No language that I familiar with uses flows-through semantics, and some but not all implement mutability.

.NET does with CallContext.

It also does mutability by using the ExecutionContext class to do scoping. What we do presently is mix scoping and mutation into the same interface rather than allowing the two to be applied separately. This also means we can't have the runtime provide scopes in which to set, we can only make use of user-defined scopes. This is worse DX than using runtime-provided scopes wherever possible.

.NET is by far the most mature language when it comes to context management implementation. It also happens to be the origin of the async/await pattern we're trying to model over so we should probably be drawing most of our inspiration from that.

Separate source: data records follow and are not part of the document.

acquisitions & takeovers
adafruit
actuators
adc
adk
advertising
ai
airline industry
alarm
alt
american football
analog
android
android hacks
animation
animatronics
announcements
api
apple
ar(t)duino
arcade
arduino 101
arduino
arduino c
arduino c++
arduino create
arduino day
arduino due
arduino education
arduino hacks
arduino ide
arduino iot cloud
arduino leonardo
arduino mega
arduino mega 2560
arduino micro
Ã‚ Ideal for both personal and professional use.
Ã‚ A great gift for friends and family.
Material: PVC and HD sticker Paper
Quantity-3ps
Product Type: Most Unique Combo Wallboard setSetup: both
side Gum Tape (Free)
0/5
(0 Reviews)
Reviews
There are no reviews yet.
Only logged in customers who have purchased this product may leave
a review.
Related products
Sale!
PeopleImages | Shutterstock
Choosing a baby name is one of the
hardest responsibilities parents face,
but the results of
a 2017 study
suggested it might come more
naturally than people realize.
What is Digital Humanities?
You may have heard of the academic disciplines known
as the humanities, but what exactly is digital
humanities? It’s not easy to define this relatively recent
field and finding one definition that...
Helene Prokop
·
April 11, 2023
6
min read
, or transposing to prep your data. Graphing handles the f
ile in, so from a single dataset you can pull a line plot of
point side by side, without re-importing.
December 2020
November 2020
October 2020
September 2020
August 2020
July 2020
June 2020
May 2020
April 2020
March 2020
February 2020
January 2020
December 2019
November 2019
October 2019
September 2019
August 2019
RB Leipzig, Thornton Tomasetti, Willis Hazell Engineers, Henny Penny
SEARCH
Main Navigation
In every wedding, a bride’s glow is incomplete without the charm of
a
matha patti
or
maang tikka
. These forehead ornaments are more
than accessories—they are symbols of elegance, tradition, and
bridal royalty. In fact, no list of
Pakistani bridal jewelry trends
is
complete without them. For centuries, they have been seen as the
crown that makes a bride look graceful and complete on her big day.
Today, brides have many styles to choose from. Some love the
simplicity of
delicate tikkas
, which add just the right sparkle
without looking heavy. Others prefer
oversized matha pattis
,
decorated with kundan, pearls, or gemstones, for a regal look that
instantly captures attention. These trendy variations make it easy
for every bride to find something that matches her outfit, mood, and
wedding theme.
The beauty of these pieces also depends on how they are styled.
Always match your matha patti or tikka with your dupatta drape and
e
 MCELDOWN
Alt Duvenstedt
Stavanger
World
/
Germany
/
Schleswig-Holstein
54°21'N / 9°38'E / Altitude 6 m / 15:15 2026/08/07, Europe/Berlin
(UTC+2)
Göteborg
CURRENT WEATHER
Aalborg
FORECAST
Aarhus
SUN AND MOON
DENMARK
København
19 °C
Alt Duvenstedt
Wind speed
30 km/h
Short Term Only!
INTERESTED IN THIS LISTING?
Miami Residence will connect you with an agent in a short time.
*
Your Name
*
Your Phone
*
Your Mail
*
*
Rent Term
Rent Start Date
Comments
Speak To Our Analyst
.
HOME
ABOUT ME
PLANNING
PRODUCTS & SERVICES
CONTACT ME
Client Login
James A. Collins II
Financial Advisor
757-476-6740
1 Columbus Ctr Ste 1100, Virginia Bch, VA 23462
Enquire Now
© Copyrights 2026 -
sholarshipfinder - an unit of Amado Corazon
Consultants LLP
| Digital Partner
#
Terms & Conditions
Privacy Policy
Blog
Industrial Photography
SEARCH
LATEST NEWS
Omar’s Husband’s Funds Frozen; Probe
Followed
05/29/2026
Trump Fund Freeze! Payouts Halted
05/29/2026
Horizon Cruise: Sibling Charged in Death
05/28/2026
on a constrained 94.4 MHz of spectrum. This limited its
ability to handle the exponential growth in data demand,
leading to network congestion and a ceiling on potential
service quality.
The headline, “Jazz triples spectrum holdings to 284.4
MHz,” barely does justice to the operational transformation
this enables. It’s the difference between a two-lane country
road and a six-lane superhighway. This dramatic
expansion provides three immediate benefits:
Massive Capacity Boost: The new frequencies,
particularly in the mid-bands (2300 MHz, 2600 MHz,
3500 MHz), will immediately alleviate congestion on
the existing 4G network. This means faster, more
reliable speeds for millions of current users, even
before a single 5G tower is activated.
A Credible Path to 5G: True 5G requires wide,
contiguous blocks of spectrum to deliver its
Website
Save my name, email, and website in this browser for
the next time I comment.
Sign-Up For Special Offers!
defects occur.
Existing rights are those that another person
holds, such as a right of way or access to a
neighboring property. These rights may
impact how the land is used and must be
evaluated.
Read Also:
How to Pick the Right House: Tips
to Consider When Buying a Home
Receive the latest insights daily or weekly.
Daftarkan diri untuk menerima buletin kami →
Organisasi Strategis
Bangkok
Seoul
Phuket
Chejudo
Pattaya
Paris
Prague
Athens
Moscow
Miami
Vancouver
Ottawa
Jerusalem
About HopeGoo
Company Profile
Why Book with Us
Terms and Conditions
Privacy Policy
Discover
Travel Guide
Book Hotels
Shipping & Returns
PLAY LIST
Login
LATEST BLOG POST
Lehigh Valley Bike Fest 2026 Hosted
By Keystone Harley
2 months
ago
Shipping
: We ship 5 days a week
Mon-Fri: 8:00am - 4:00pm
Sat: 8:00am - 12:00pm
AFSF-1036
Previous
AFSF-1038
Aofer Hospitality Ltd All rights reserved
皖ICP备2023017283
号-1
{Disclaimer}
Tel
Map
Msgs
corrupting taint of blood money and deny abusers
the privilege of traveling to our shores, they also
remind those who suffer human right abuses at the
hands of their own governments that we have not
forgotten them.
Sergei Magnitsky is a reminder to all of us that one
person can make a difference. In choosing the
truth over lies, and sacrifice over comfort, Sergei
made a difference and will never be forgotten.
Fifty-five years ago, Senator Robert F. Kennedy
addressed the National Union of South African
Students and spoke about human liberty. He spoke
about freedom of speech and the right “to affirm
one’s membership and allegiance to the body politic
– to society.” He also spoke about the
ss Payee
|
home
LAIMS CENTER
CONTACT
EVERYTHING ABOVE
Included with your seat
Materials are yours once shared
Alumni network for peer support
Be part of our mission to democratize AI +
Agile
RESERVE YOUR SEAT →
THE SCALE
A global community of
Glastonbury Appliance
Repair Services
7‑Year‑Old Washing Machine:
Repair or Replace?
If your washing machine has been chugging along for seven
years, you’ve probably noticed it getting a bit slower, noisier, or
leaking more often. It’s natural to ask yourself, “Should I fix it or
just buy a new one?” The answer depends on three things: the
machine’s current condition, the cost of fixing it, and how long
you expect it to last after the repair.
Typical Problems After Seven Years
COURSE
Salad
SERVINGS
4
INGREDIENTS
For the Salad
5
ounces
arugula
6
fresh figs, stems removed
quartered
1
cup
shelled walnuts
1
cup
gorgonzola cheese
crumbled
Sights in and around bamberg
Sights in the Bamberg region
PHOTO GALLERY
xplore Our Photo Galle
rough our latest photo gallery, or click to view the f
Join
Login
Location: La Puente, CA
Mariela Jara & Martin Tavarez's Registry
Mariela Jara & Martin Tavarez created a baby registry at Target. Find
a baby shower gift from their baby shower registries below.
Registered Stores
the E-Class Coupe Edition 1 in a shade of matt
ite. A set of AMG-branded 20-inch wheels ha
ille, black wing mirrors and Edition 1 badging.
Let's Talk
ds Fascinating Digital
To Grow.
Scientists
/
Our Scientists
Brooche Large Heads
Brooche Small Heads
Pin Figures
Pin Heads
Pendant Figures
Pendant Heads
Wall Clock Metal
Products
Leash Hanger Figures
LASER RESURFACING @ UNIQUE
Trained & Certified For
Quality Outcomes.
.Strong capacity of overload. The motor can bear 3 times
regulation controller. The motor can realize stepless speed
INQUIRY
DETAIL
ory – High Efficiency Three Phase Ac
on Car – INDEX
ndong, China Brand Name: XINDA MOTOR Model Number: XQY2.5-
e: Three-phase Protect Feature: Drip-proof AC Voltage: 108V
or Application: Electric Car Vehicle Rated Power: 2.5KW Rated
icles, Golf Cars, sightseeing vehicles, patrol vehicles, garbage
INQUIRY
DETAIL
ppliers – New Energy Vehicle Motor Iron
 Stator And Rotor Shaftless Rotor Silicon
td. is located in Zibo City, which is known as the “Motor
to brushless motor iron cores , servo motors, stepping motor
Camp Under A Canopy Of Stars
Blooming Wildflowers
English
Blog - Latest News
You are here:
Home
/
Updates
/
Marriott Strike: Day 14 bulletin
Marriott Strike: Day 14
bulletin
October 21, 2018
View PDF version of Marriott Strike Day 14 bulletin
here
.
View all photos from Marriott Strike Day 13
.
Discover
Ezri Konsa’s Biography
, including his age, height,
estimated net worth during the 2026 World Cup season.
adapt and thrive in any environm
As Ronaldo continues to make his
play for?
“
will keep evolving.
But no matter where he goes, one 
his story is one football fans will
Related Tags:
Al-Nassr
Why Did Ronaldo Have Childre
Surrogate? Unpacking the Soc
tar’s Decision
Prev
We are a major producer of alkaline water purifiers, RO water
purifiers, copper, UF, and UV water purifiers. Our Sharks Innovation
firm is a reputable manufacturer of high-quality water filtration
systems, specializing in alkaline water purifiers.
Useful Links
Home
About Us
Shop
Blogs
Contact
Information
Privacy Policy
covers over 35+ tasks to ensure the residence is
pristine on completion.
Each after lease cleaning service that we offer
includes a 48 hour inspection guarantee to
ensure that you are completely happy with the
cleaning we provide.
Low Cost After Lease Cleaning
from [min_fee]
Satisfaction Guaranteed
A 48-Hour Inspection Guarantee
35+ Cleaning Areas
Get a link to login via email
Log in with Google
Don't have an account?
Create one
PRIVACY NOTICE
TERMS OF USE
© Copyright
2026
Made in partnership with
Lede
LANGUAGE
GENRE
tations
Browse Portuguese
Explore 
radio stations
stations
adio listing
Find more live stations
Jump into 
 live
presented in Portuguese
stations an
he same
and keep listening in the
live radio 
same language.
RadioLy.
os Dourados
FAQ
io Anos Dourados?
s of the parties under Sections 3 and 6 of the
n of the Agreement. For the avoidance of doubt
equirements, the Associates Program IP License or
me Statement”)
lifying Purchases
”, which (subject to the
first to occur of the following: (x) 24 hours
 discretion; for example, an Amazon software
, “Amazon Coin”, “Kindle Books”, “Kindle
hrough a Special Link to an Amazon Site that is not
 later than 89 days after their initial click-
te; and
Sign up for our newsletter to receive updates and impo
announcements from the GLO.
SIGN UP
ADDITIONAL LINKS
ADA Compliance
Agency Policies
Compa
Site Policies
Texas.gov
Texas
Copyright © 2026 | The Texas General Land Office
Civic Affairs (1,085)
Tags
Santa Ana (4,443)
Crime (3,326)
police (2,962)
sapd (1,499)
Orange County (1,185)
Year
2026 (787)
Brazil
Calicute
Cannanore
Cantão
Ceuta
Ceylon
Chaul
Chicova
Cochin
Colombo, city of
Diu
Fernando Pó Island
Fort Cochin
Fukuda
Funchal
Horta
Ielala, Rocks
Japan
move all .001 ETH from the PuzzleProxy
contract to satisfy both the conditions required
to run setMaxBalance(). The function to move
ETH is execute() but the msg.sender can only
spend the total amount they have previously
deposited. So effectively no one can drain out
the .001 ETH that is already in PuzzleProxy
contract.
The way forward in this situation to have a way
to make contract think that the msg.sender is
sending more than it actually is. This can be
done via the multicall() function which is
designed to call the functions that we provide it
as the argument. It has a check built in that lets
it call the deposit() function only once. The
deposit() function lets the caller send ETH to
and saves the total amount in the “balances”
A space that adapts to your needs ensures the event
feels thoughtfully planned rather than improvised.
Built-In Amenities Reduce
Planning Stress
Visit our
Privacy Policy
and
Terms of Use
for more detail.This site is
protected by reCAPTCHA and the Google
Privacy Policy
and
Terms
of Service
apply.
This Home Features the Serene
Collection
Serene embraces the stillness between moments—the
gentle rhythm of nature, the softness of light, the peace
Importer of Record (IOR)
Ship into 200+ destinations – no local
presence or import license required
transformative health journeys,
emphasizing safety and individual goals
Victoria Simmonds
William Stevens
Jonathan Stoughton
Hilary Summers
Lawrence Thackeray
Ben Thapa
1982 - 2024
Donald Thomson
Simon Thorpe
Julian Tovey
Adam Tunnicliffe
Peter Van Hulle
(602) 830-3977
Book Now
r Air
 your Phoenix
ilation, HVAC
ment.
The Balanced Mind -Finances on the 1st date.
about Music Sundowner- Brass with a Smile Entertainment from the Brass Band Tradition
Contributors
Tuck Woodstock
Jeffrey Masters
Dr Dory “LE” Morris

Responding to each of the linked ASL issues:

I was not implying any of those links were about the flow-through semantics subject, only that ALS has a bunch of related issues. Simply copying existing systems without talking to the people maintaining them to learn where the pains are and what could be done to improve the situation seems to me like a recipe for failure.

Also, and I have been very explicit about this several times now: I am not discounting the value of flow-around semantics. There is definite value to that flow in many scenarios. However for tracing purposes flow-through semantics are almost always what is actually needed. I think we need both.